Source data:
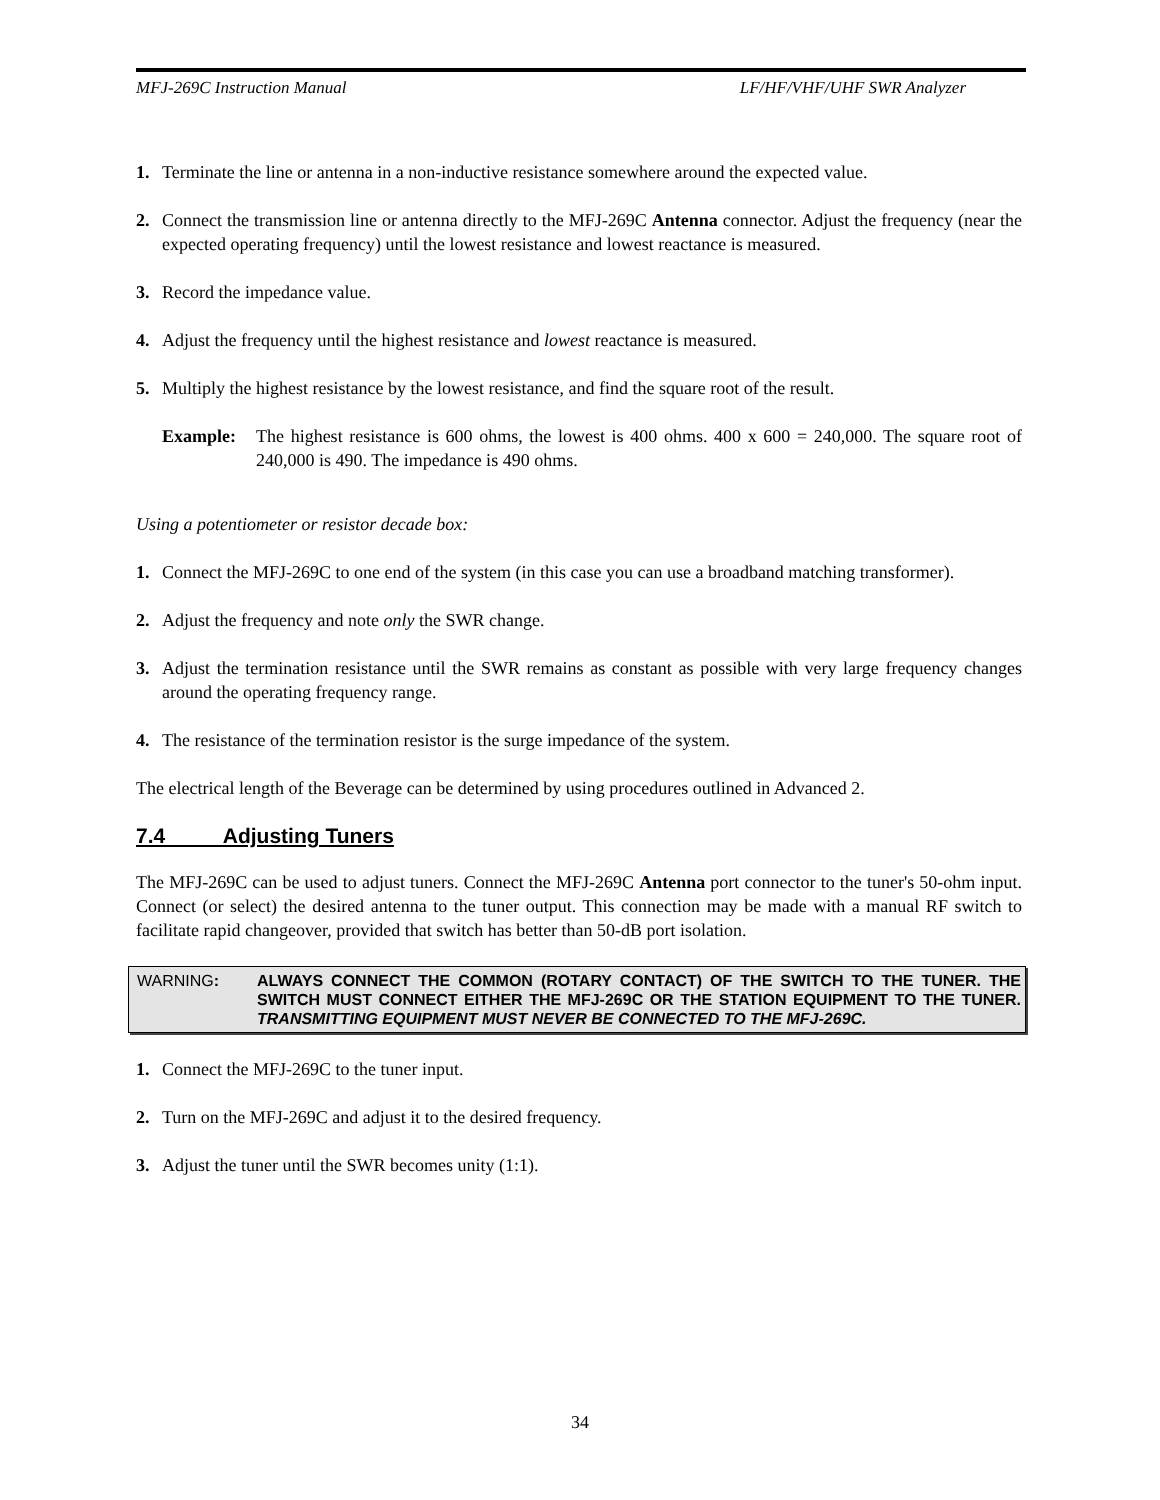MFJ-269C Instruction Manual LF/HF/VHF/UHF SWR Analyzer
1. Terminate the line or antenna in a non-inductive resistance somewhere around the expected value.
2. Connect the transmission line or antenna directly to the MFJ-269C Antenna connector. Adjust the frequency (near the expected operating frequency) until the lowest resistance and lowest reactance is measured.
3. Record the impedance value.
4. Adjust the frequency until the highest resistance and lowest reactance is measured.
5. Multiply the highest resistance by the lowest resistance, and find the square root of the result.
Example: The highest resistance is 600 ohms, the lowest is 400 ohms. 400 x 600 = 240,000. The square root of 240,000 is 490. The impedance is 490 ohms.
Using a potentiometer or resistor decade box:
1. Connect the MFJ-269C to one end of the system (in this case you can use a broadband matching transformer).
2. Adjust the frequency and note only the SWR change.
3. Adjust the termination resistance until the SWR remains as constant as possible with very large frequency changes around the operating frequency range.
4. The resistance of the termination resistor is the surge impedance of the system.
The electrical length of the Beverage can be determined by using procedures outlined in Advanced 2.
7.4 Adjusting Tuners
The MFJ-269C can be used to adjust tuners. Connect the MFJ-269C Antenna port connector to the tuner's 50-ohm input. Connect (or select) the desired antenna to the tuner output. This connection may be made with a manual RF switch to facilitate rapid changeover, provided that switch has better than 50-dB port isolation.
WARNING: ALWAYS CONNECT THE COMMON (ROTARY CONTACT) OF THE SWITCH TO THE TUNER. THE SWITCH MUST CONNECT EITHER THE MFJ-269C OR THE STATION EQUIPMENT TO THE TUNER. TRANSMITTING EQUIPMENT MUST NEVER BE CONNECTED TO THE MFJ-269C.
1. Connect the MFJ-269C to the tuner input.
2. Turn on the MFJ-269C and adjust it to the desired frequency.
3. Adjust the tuner until the SWR becomes unity (1:1).
34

◆ Description of the task: A faithful copy of every record is needed here. Leave the images out of it.

◆ Task solution:
MFJ-269C Instruction Manual LF/HF/VHF/UHF SWR Analyzer
1. Terminate the line or antenna in a non-inductive resistance somewhere around the expected value.
2. Connect the transmission line or antenna directly to the MFJ-269C Antenna connector. Adjust the frequency (near the expected operating frequency) until the lowest resistance and lowest reactance is measured.
3. Record the impedance value.
4. Adjust the frequency until the highest resistance and lowest reactance is measured.
5. Multiply the highest resistance by the lowest resistance, and find the square root of the result.
Example: The highest resistance is 600 ohms, the lowest is 400 ohms. 400 x 600 = 240,000. The square root of 240,000 is 490. The impedance is 490 ohms.
Using a potentiometer or resistor decade box:
1. Connect the MFJ-269C to one end of the system (in this case you can use a broadband matching transformer).
2. Adjust the frequency and note only the SWR change.
3. Adjust the termination resistance until the SWR remains as constant as possible with very large frequency changes around the operating frequency range.
4. The resistance of the termination resistor is the surge impedance of the system.
The electrical length of the Beverage can be determined by using procedures outlined in Advanced 2.
7.4 Adjusting Tuners
The MFJ-269C can be used to adjust tuners. Connect the MFJ-269C Antenna port connector to the tuner's 50-ohm input. Connect (or select) the desired antenna to the tuner output. This connection may be made with a manual RF switch to facilitate rapid changeover, provided that switch has better than 50-dB port isolation.
WARNING: ALWAYS CONNECT THE COMMON (ROTARY CONTACT) OF THE SWITCH TO THE TUNER. THE SWITCH MUST CONNECT EITHER THE MFJ-269C OR THE STATION EQUIPMENT TO THE TUNER. TRANSMITTING EQUIPMENT MUST NEVER BE CONNECTED TO THE MFJ-269C.
1. Connect the MFJ-269C to the tuner input.
2. Turn on the MFJ-269C and adjust it to the desired frequency.
3. Adjust the tuner until the SWR becomes unity (1:1).
34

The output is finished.